About this exercise: Reproduce exactly the lines from the one containing "right elbow: (236, 467)" through the last line of the records below, both included. Leave out any pictures.

Data for review:
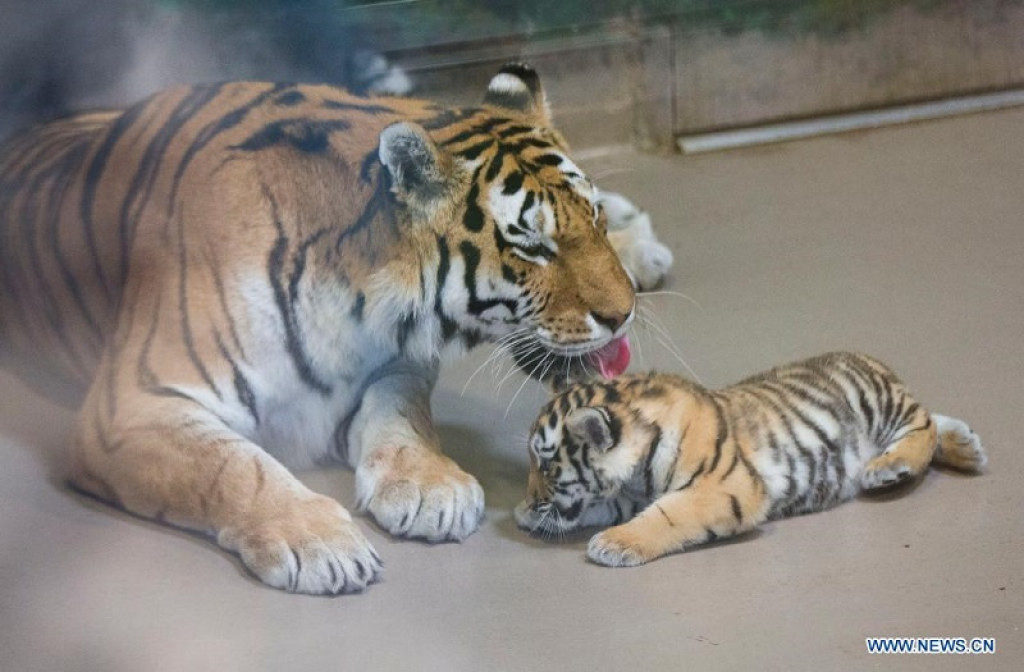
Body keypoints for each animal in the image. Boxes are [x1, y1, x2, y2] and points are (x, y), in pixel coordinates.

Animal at [0, 64, 638, 594]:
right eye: (532, 245)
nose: (625, 311)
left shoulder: (395, 366)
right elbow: (236, 467)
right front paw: (319, 542)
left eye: (596, 215)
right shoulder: (132, 406)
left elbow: (404, 419)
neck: (355, 297)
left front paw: (430, 486)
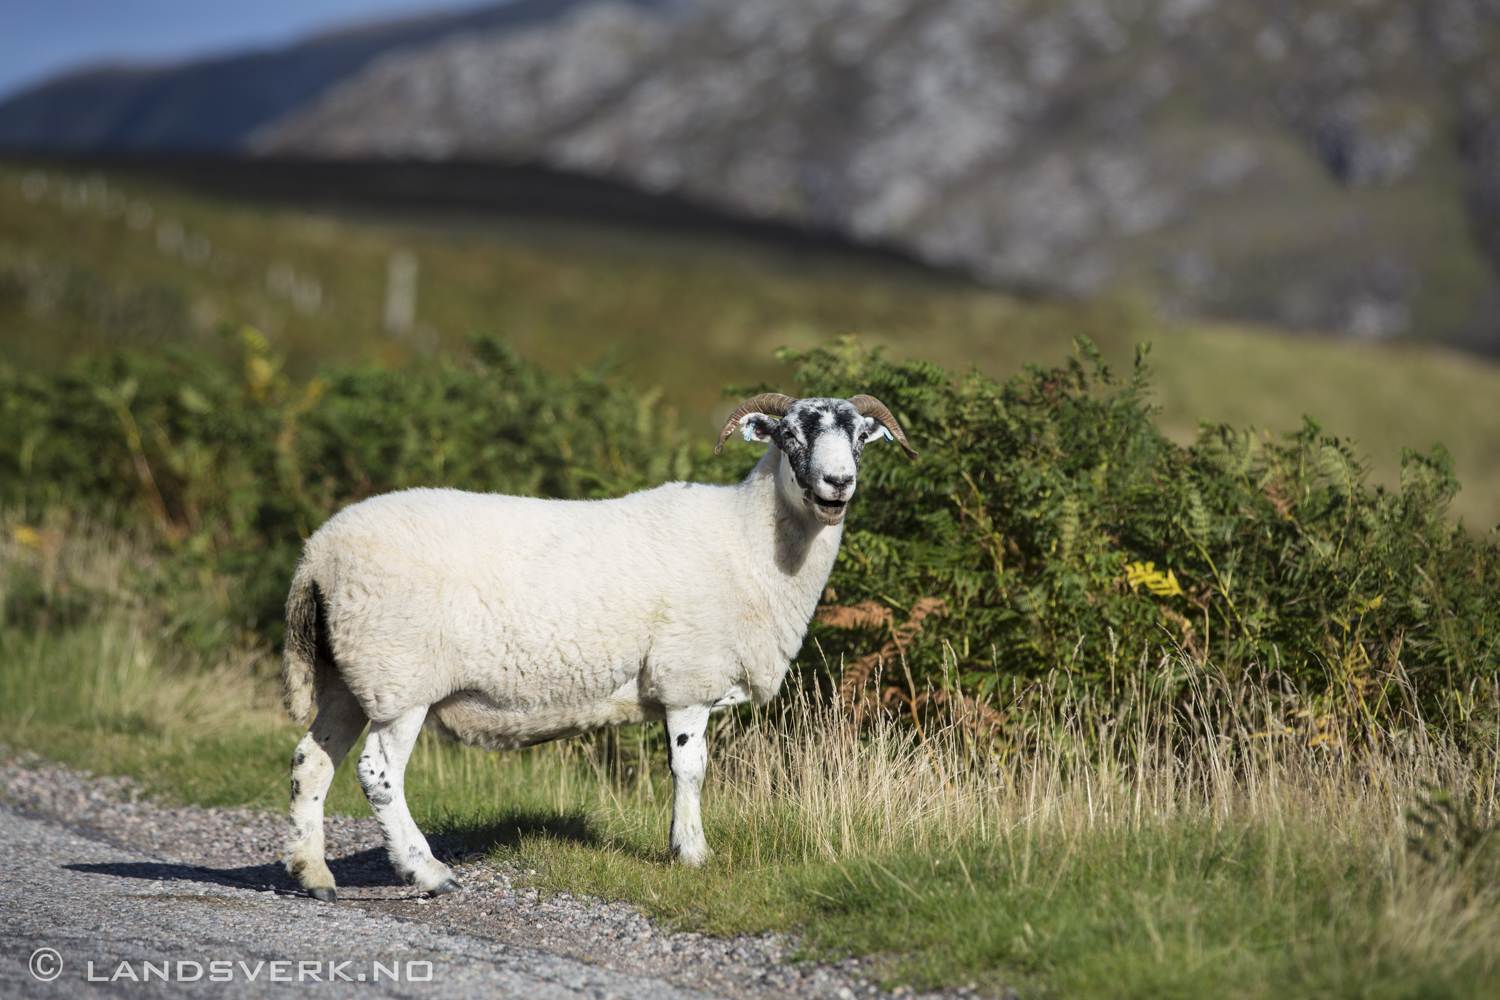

Reply:
right elbow: (236, 467)
right front paw: (319, 542)
left eye: (596, 215)
right shoulder: (132, 406)
left elbow: (404, 419)
neck: (355, 297)
left front paw: (430, 486)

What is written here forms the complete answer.